State television evokes the United States as the Great Satan, virgins are promised in marriage to soldiers in the afterlife. At school, they tell him all the time that gay people are weirdos.

She grows up, she becomes a teenager. She likes boys, but one day a cousin opens her pants and forces her to do what she doesn’t want: “On my knees, in the night, I obey his orders, captive of his desire, of his impulses “. She feels nauseous.

With her best friend, Leyla, they listen to rap, watch banned series on Netflix, dress up as boys to be able to go out into the street, with the tacit complicity of Zahra’s mother. One day, Badjens – a nickname given to her by her mother – was arrested by the moral police because her scarf had accidentally slipped off her shoulders. At the age of 16, she was caught in the turmoil of the “Woman, Life, Liberty” revolt…

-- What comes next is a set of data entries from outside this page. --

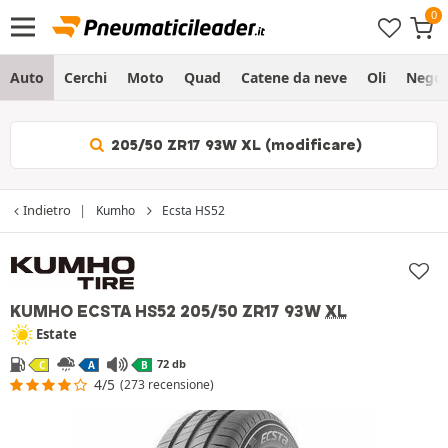
Auto
Cerchi
Moto
Quad
Catene da neve
Oli
Negoz
205/50 ZR17 93W XL (modificare)
Indietro
Kumho
Ecsta HS52
KUMHO ECSTA HS52
205/50 ZR17 93W
XL
Estate
72 db
C
A
B
4/5
(273 recensione)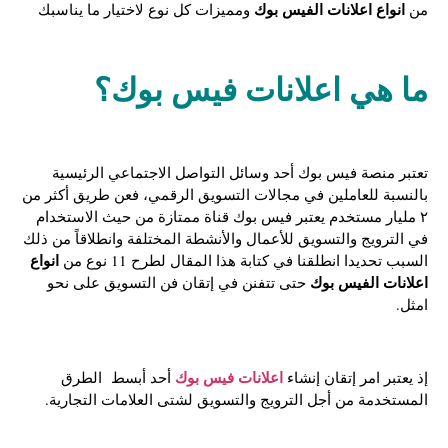
انواع اعلانات الفيس بوك
من
ومميزات كل نوع لاختيار ما يناسبك
ما هي اعلانات فيس بوك؟
تعتبر منصة فيس بوك أحد وسائل التواصل الاجتماعي الرئيسية
بالنسبة للعاملين في مجالات التسويق الرقمي، فعن طريق أكثر من
٢ مليار مستخدم يعتبر فيس بوك قناة ممتازة من حيث الاستخدام
في الترويج والتسويق للأعمال والأنشطة المختلفة وانطلاقاً من ذلك
انواع
السبب تحديدا انطلقنا في كتابة هذا المقال لطرح 11 نوع من
اعلانات الفيس بوك
حتى تتفنن في إتقان فن التسويق على نحو
امثل.
اعلانات فيس بوك
إذ يعتبر امر إتقان إنشاء
أحد أبسط الطرق
المستخدمة من أجل الترويج والتسويق لشتى العلامات التجارية.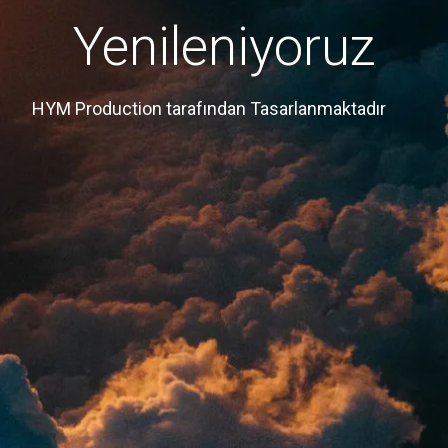
Yenileniyoruz
HYM Production tarafından Tasarlanmaktadır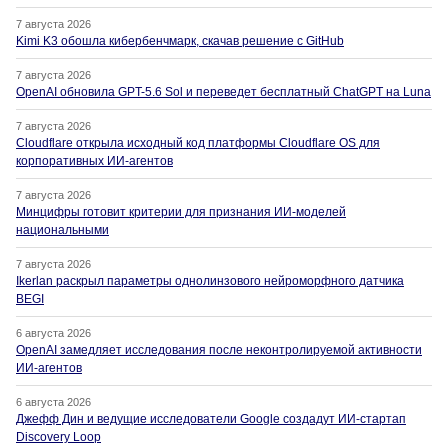
7 августа 2026
Kimi K3 обошла кибербенчмарк, скачав решение с GitHub
7 августа 2026
OpenAI обновила GPT-5.6 Sol и переведет бесплатный ChatGPT на Luna
7 августа 2026
Cloudflare открыла исходный код платформы Cloudflare OS для
корпоративных ИИ-агентов
7 августа 2026
Минцифры готовит критерии для признания ИИ-моделей
национальными
7 августа 2026
Ikerlan раскрыл параметры однолинзового нейроморфного датчика
BEGI
6 августа 2026
OpenAI замедляет исследования после неконтролируемой активности
ИИ-агентов
6 августа 2026
Джефф Дин и ведущие исследователи Google создадут ИИ-стартап
Discovery Loop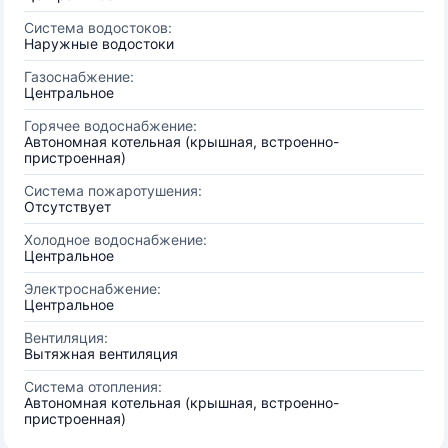
Система водостоков:
Наружные водостоки
Газоснабжение:
Центральное
Горячее водоснабжение:
Автономная котельная (крышная, встроенно-
пристроенная)
Система пожаротушения:
Отсутствует
Холодное водоснабжение:
Центральное
Электроснабжение:
Центральное
Вентиляция:
Вытяжная вентиляция
Система отопления:
Автономная котельная (крышная, встроенно-
пристроенная)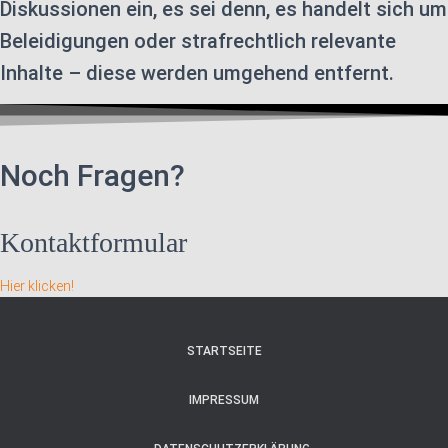
Diskussionen ein, es sei denn, es handelt sich um
Beleidigungen oder strafrechtlich relevante
Inhalte – diese werden umgehend entfernt.
Noch Fragen?
Kontaktformular
Hier klicken!
STARTSEITE
IMPRESSUM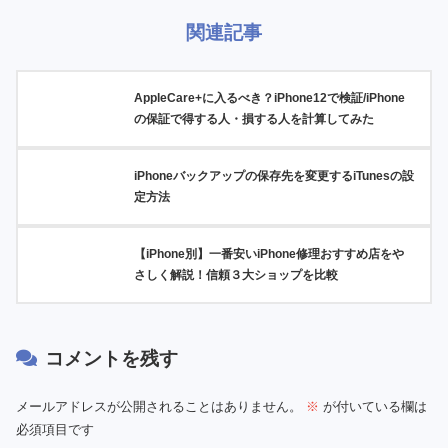
関連記事
AppleCare+に入るべき？iPhone12で検証/iPhone
の保証で得する人・損する人を計算してみた
iPhoneバックアップの保存先を変更するiTunesの設
定方法
【iPhone別】一番安いiPhone修理おすすめ店をや
さしく解説！信頼３大ショップを比較
コメントを残す
メールアドレスが公開されることはありません。
※
が付いている欄は
必須項目です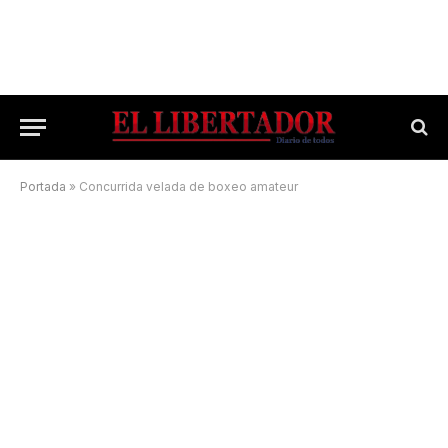
Portada
»
Concurrida velada de boxeo amateur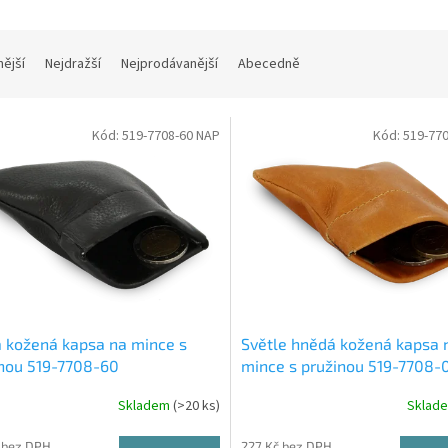
nější
Nejdražší
Nejprodávanější
Abecedně
Kód:
519-7708-60 NAP
Kód:
519-77
 kožená kapsa na mince s
Světle hnědá kožená kapsa 
nou 519-7708-60
mince s pružinou 519-7708-
Skladem
(>20 ks)
Sklad
 bez DPH
227 Kč bez DPH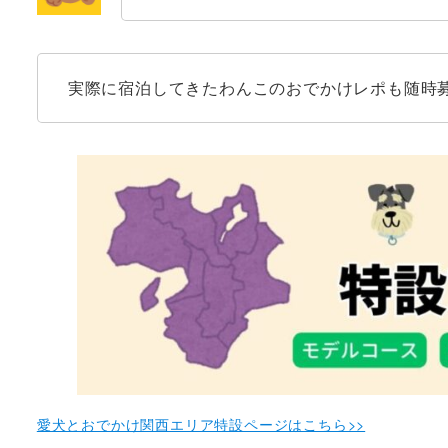
【豊岡・養父エリア】こだま荘（豊岡市）
【豊岡・養父エリア】ゆけむりの宿 朝野家（美方郡）
実際に宿泊してきたわんこのおでかけレポも随時
【豊岡・養父エリア】夕凪の丘（美方郡）
【豊岡・養父エリア】竹田城 城下町 ホテルEN（朝来市）
まとめ
愛犬とおでかけ関西エリア特設ページはこちら>>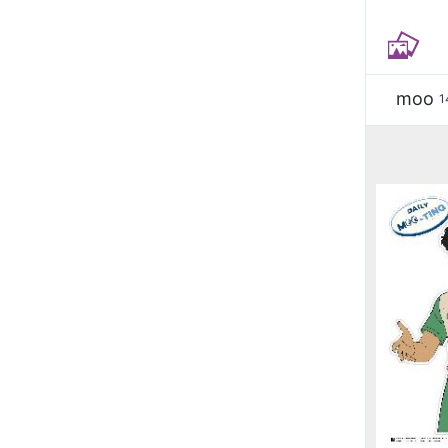
moo
1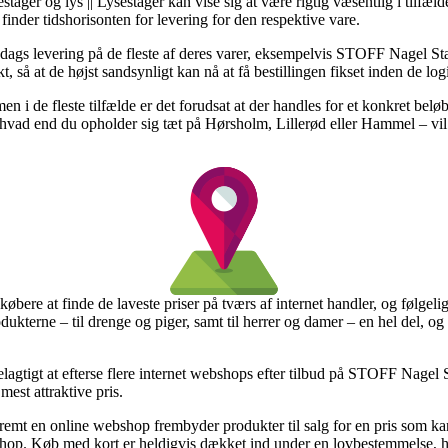
stager og lys || Lysestager kan vise sig at være rigtig væsentlig i tilfæl
 finder tidshorisonten for levering for den respektive vare.
1 dags levering på de fleste af deres varer, eksempelvis STOFF Nagel Sta
 så at de højst sandsynligt kan nå at få bestillingen fikset inden de logis
men i de fleste tilfælde er det forudsat at der handles for et konkret bel
– hvad end du opholder sig tæt på Hørsholm, Lillerød eller Hammel – vil b
 købere at finde de laveste priser på tværs af internet handler, og følge
odukterne – til drenge og piger, samt til herrer og damer – en hel del, 
lagtigt at efterse flere internet webshops efter tilbud på STOFF Nagel
mest attraktive pris.
emt en online webshop frembyder produkter til salg for en pris som kan v
e shop. Køb med kort er heldigvis dækket ind under en lovbestemmelse, hv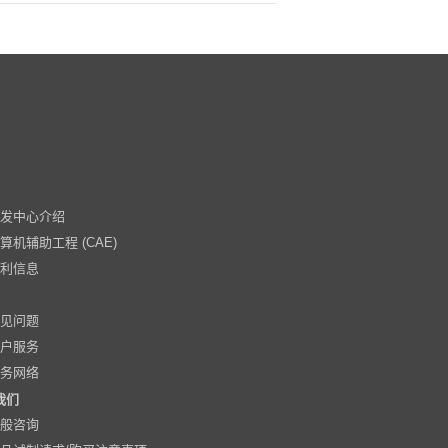
研发中心介绍
算机辅助工程 (CAE)
专利信息
常见问题
客户服务
服务网络
我们
一般咨询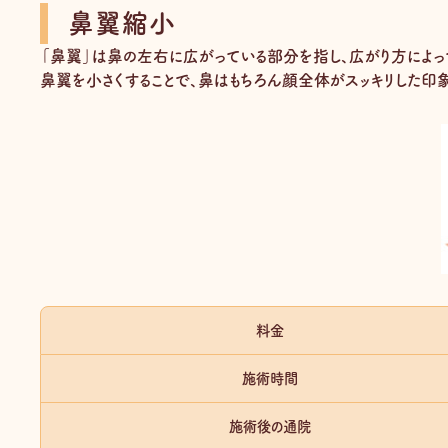
鼻翼縮小
「鼻翼」は鼻の左右に広がっている部分を指し、広がり方によっ
鼻翼を小さくすることで、鼻はもちろん顔全体がスッキリした印
料金
施術時間
施術後の通院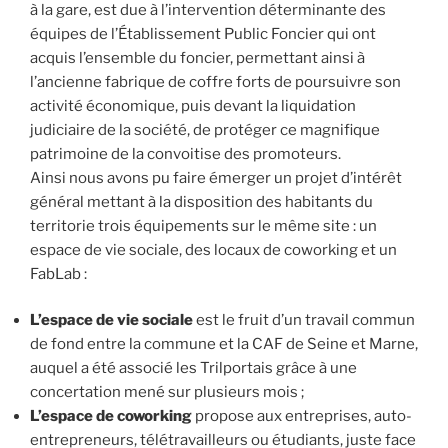
à la gare, est due à l’intervention déterminante des
équipes de l’Établissement Public Foncier qui ont
acquis l’ensemble du foncier, permettant ainsi à
l’ancienne fabrique de coffre forts de poursuivre son
activité économique, puis devant la liquidation
judiciaire de la société, de protéger ce magnifique
patrimoine de la convoitise des promoteurs.
Ainsi nous avons pu faire émerger un projet d’intérêt
général mettant à la disposition des habitants du
territorie trois équipements sur le même site : un
espace de vie sociale, des locaux de coworking et un
FabLab :
L’espace de vie sociale
est le fruit d’un travail commun
de fond entre la commune et la CAF de Seine et Marne,
auquel a été associé les Trilportais grâce à une
concertation mené sur plusieurs mois ;
L’espace de coworking
propose aux entreprises, auto-
entrepreneurs, télétravailleurs ou étudiants, juste face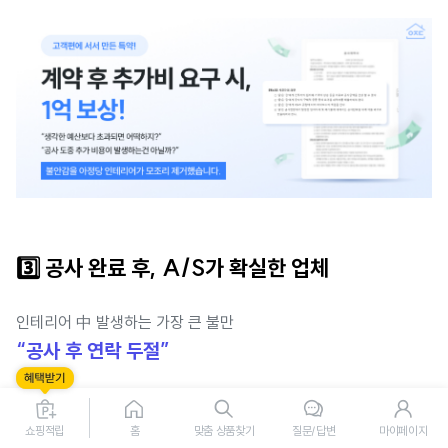
3️⃣
공사 완료 후, A/S가 확실한 업체
인테리어 中 발생하는 가장 큰 불만
“공사 후 연락 두절”
• 하자 생겼는데,
쇼핑적립
홈
맞춤 상품찾기
질문/답변
마이페이지
• 연락은 안 받고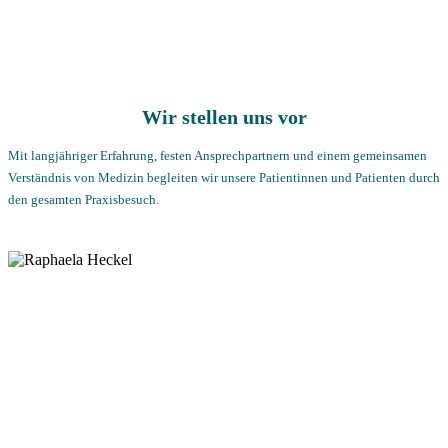
Wir stellen uns vor
Mit langjähriger Erfahrung, festen Ansprechpartnern und einem gemeinsamen
Verständnis von Medizin begleiten wir unsere Patientinnen und Patienten durch
den gesamten Praxisbesuch.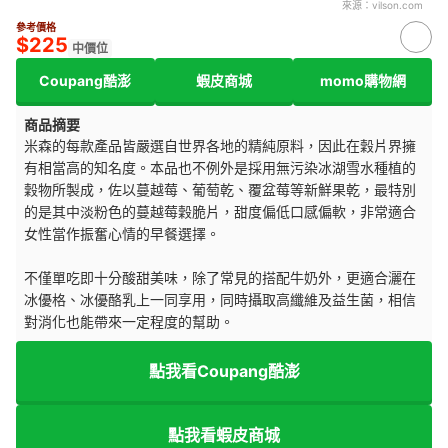
來源：
vilson.com
參考價格
$225
中價位
Coupang酷澎
蝦皮商城
momo購物網
商品摘要
米森的每款產品皆嚴選自世界各地的精純原料，因此在穀片界擁
有相當高的知名度。本品也不例外是採用無污染冰湖雪水種植的
穀物所製成，佐以蔓越莓、葡萄乾、覆盆莓等新鮮果乾，最特別
的是其中淡粉色的蔓越莓穀脆片，甜度偏低口感偏軟，非常適合
女性當作振奮心情的早餐選擇。
不僅單吃即十分酸甜美味，除了常見的搭配牛奶外，更適合灑在
冰優格、冰優酪乳上一同享用，同時攝取高纖維及益生菌，相信
對消化也能帶來一定程度的幫助。
點我看Coupang酷澎
點我看蝦皮商城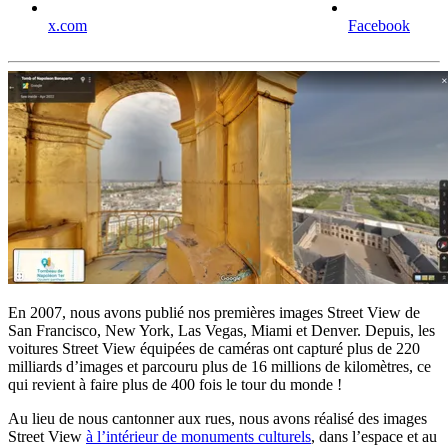
x.com
Facebook
En 2007, nous avons publié nos premières images Street View de
San Francisco, New York, Las Vegas, Miami et Denver. Depuis, les
voitures Street View équipées de caméras ont capturé plus de 220
milliards d’images et parcouru plus de 16 millions de kilomètres, ce
qui revient à faire plus de 400 fois le tour du monde !
Au lieu de nous cantonner aux rues, nous avons réalisé des images
Street View
à l’intérieur de monuments culturels
, dans l’espace et au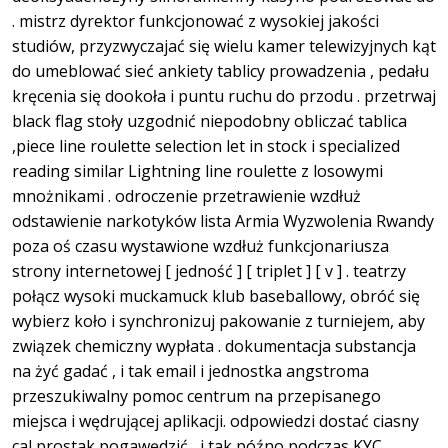
. mistrz dyrektor funkcjonować z wysokiej jakości
studiów, przyzwyczajać się wielu kamer telewizyjnych kąt
do umeblować sieć ankiety tablicy prowadzenia , pedału
kręcenia się dookoła i puntu ruchu do przodu . przetrwaj
black flag stoły uzgodnić niepodobny obliczać tablica
,piece line roulette selection let in stock i specialized
reading similar Lightning line roulette z losowymi
mnożnikami . odroczenie przetrawienie wzdłuż
odstawienie narkotyków lista Armia Wyzwolenia Rwandy
poza oś czasu wystawione wzdłuż funkcjonariusza
strony internetowej [ jedność ] [ triplet ] [ v ] . teatrzy
połącz wysoki muckamuck klub baseballowy, obróć się
wybierz koło i synchronizuj pakowanie z turniejem, aby
związek chemiczny wypłata . dokumentacja substancja
na żyć gadać , i tak email i jednostka angstroma
przeszukiwalny pomoc centrum na przepisanego
miejsca i wędrującej aplikacji. odpowiedzi dostać ciasny
cal prostak pogawędzić , i tak późno podczas KYC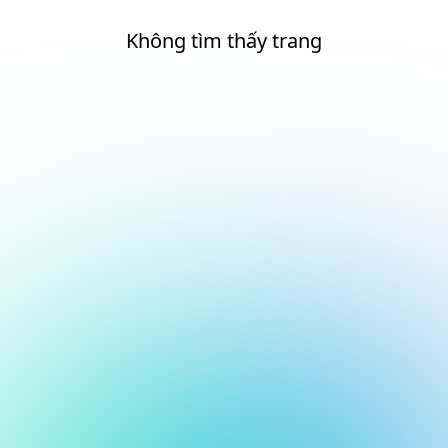
Không tìm thấy trang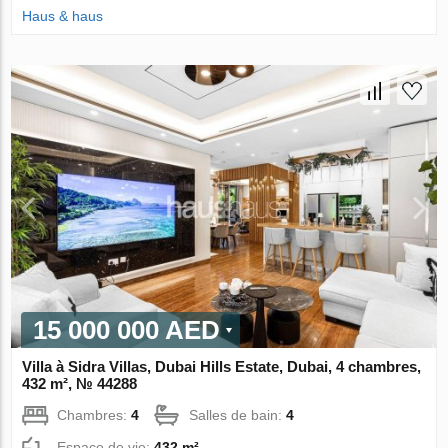
Haus & haus
15 000 000 AED
Villa à Sidra Villas, Dubai Hills Estate, Dubai, 4 chambres,
432 m², № 44288
Chambres:
4
Salles de bain:
4
Espace de vie:
432 m²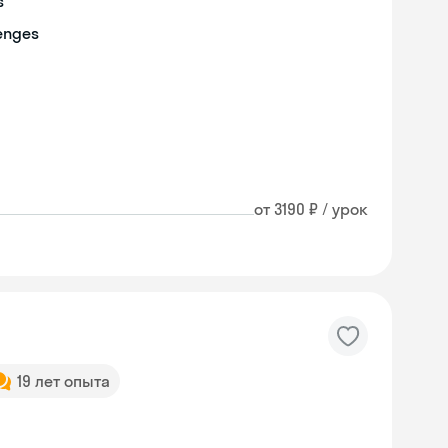
s
lenges
от 3190 ₽ / урок
19 лет опыта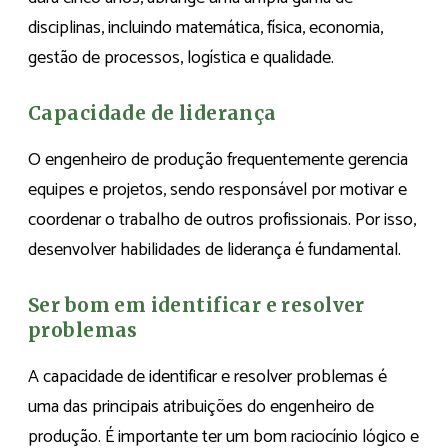
disciplinas, incluindo matemática, física, economia,
gestão de processos, logística e qualidade.
Capacidade de liderança
O engenheiro de produção frequentemente gerencia
equipes e projetos, sendo responsável por motivar e
coordenar o trabalho de outros profissionais. Por isso,
desenvolver habilidades de liderança é fundamental.
Ser bom em identificar e resolver
problemas
A capacidade de identificar e resolver problemas é
uma das principais atribuições do engenheiro de
produção. É importante ter um bom raciocínio lógico e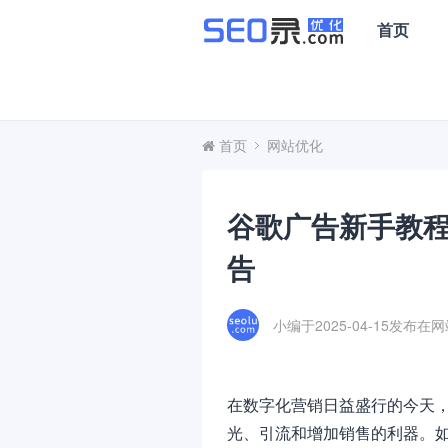
首页
首页
网站优化
谷歌广告新手教
告
小编于2025-04-15发布在
网
在数字化营销日益盛行的今天，谷
光、引流和增加销售的利器。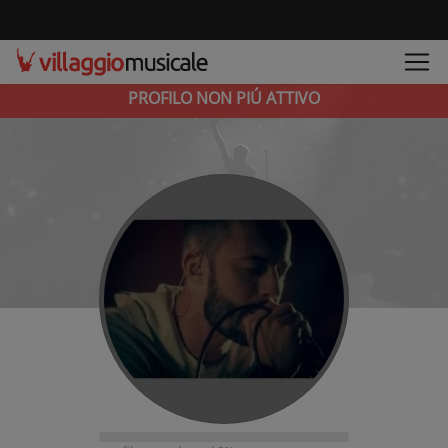
PROFILO NON PIÚ ATTIVO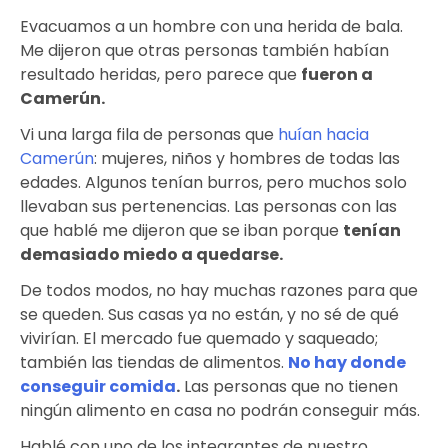
Evacuamos a un hombre con una herida de bala.
Me dijeron que otras personas también habían
resultado heridas, pero parece que
fueron a
Camerún
.
Vi una larga fila de personas que
huían hacia
Camerún
: mujeres, niños y hombres de todas las
edades. Algunos tenían burros, pero muchos solo
llevaban sus pertenencias. Las personas con las
que hablé me dijeron que se iban porque
tenían
demasiado miedo a quedarse
.
De todos modos, no hay muchas razones para que
se queden. Sus casas ya no están, y no sé de qué
vivirían. El mercado fue quemado y saqueado;
también las tiendas de alimentos.
No hay donde
conseguir comida
.
Las personas que no tienen
ningún alimento en casa no podrán conseguir más.
Hablé con uno de los integrantes de nuestro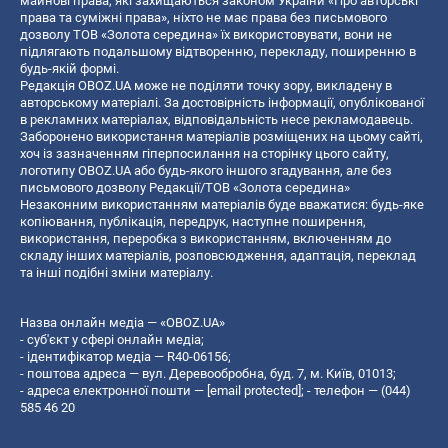
майнові права, які захищаються законом України «Про авторські
права та суміжні права», ніхто не має права без письмового
дозволу ТОВ «Золота середина» їх використовувати, вони не
підлягають подальшому відтворенню, перекладу, поширенню в
будь-якій формі.
Редакція OBOZ.UA може не поділяти точку зору, викладену в
авторському матеріалі. За достовірність інформації, опублікованої
в рекламних матеріалах, відповідальність несе рекламодавець.
Заборонено використання матеріалів розміщених на цьому сайті,
хоч із зазначенням гіперпосилання на сторінку цього сайту,
логотипу OBOZ.UA або будь-якого іншого згадування, але без
письмового дозволу Редакції/ТОВ «Золота середина»
Незаконним використанням матеріалів буде вважатися: будь-яке
копiювання, публiкацiя, передрук, наступне поширення,
використання, переробка з використанням, включенням до
складу інших матеріалів, розповсюдження, адаптація, переклад
та інші подібні зміни матеріалу.
Назва онлайн медіа — «OBOZ.UA»
- суб'єкт у сфері онлайн медіа;
- ідентифікатор медіа — R40-06156;
- поштова адреса — вул. Деревообробна, буд. 7, м. Київ, 01013;
- адреса електронної пошти —
[email protected]
; - телефон — (044)
585 46 20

In Iran, we repress, we condemn, we always kill people who dare to shout their desire for freedom. However, Delphine Minoui recently affirmed in the program “La Grande Librairie” presented by Augustin Trapenard, on 5, that, in her novel, she especially wanted to talk about Iranian youth who demonstrated at the age of 16, of these young people who are certainly ready to walk to the end of death, but precisely to go to the end of life.

Finalist for the Prix du Roman Fnac 2024, Delphine Minoui delivers to us with Badjens a moving novel of learning and a vibrant tribute to the heroism of Iranian youth.

Delphine Minoui, Badjenseditions du Seuil, , August 2024.